* [YOUR ASSIGNMENT]:
Every line below that contains "Dozer" is to be copied.

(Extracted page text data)
------
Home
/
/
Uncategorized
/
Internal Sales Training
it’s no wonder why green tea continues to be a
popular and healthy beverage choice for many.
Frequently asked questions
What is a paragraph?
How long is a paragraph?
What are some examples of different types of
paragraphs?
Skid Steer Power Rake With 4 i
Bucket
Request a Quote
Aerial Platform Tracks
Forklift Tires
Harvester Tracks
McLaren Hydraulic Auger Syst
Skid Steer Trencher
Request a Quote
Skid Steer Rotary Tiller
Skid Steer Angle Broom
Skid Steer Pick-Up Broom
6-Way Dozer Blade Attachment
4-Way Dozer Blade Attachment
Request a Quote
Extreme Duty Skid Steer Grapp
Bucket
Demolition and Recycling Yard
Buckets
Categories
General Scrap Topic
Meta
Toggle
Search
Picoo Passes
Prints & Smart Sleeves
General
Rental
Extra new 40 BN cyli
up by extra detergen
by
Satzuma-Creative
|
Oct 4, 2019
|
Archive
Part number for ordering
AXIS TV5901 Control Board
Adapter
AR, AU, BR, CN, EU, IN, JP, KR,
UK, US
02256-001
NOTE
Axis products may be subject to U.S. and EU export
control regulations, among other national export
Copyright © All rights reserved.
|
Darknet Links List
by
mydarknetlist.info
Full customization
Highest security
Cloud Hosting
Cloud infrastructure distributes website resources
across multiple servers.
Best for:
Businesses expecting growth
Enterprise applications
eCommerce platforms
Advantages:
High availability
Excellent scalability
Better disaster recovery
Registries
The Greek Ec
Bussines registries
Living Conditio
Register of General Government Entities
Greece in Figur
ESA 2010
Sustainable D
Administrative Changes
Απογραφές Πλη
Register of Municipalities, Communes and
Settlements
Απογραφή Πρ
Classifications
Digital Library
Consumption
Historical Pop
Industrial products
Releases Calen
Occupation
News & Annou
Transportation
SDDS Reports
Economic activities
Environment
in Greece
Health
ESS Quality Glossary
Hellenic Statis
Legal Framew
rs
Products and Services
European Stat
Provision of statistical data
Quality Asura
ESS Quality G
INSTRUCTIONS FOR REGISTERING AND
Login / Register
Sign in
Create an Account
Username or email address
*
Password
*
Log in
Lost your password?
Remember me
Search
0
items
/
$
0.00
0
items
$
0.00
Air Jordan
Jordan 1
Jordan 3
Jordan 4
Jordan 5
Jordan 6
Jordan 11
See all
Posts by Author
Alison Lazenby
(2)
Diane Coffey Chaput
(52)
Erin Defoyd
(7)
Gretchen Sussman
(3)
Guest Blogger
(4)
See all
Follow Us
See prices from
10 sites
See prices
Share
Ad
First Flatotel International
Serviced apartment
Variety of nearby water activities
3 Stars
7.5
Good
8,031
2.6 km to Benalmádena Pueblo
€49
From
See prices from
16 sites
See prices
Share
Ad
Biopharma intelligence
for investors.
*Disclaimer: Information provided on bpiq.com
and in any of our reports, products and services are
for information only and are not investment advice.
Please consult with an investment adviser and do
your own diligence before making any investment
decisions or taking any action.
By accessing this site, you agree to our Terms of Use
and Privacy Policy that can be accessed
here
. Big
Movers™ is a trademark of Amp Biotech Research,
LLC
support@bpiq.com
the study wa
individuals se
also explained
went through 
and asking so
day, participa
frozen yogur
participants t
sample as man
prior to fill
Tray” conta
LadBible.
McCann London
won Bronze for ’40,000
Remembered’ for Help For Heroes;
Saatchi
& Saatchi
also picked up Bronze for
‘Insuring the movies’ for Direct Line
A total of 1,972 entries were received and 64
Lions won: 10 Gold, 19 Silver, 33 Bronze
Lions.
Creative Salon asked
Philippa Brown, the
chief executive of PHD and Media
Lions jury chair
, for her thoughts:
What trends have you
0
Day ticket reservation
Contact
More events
------
* [TASK ANSWER]:
6-Way Dozer Blade Attachment
4-Way Dozer Blade Attachment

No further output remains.